Would you write out the entries that follow word for word, omitting any images?

Saved entries
..........
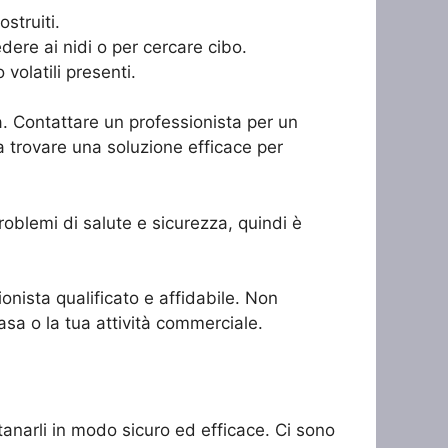
ostruiti.
edere ai nidi o per cercare cibo.
volatili presenti.
à. Contattare un professionista per un
e a trovare una soluzione efficace per
roblemi di salute e sicurezza, quindi è
ionista qualificato e affidabile. Non
asa o la tua attività commerciale.
tanarli in modo sicuro ed efficace. Ci sono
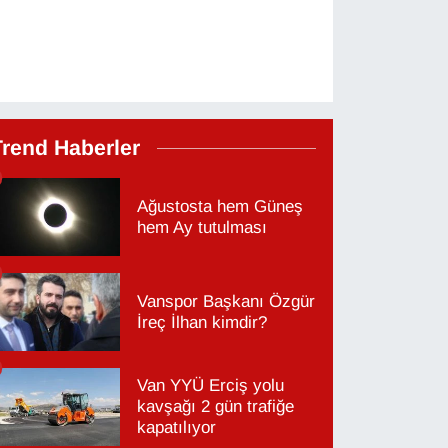
Trend Haberler
Ağustosta hem Güneş
hem Ay tutulması
Vanspor Başkanı Özgür
İreç İlhan kimdir?
Van YYÜ Erciş yolu
kavşağı 2 gün trafiğe
kapatılıyor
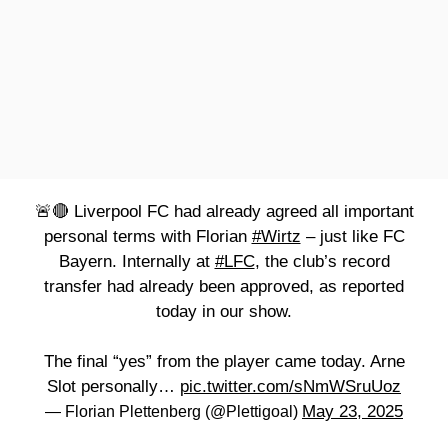
🚨🔴 Liverpool FC had already agreed all important
personal terms with Florian
#Wirtz
– just like FC
Bayern. Internally at
#LFC
, the club’s record
transfer had already been approved, as reported
today in our show.
The final “yes” from the player came today. Arne
Slot personally…
pic.twitter.com/sNmWSruUoz
May 23, 2025
— Florian Plettenberg (@Plettigoal)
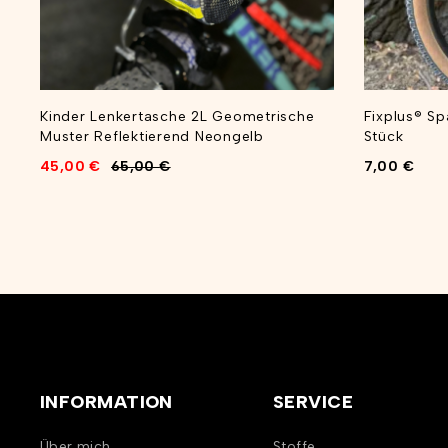
Kinder Lenkertasche 2L Geometrische
Fixplus® Sp
Muster Reflektierend Neongelb
Stück
45,00
€
65,00
€
7,00
€
INFORMATION
SERVICE
Über mich
Stoffe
..........
Finished task
ostruiti.
edere ai nidi o per cercare cibo.
volatili presenti.
à. Contattare un professionista per un
e a trovare una soluzione efficace per
roblemi di salute e sicurezza, quindi è
ionista qualificato e affidabile. Non
asa o la tua attività commerciale.
tanarli in modo sicuro ed efficace. Ci sono
Trend Haberler
Ağustosta hem Güneş
hem Ay tutulması
Vanspor Başkanı Özgür
İreç İlhan kimdir?
Van YYÜ Erciş yolu
kavşağı 2 gün trafiğe
kapatılıyor
🚨🔴 Liverpool FC had already agreed all important
personal terms with Florian
#Wirtz
– just like FC
Bayern. Internally at
#LFC
, the club’s record
transfer had already been approved, as reported
today in our show.
The final “yes” from the player came today. Arne
Slot personally…
pic.twitter.com/sNmWSruUoz
May 23, 2025
— Florian Plettenberg (@Plettigoal)
Kinder Lenkertasche 2L Geometrische
Fixplus® Sp
Muster Reflektierend Neongelb
Stück
45,00
€
65,00
€
7,00
€
INFORMATION
SERVICE
Über mich
Stoffe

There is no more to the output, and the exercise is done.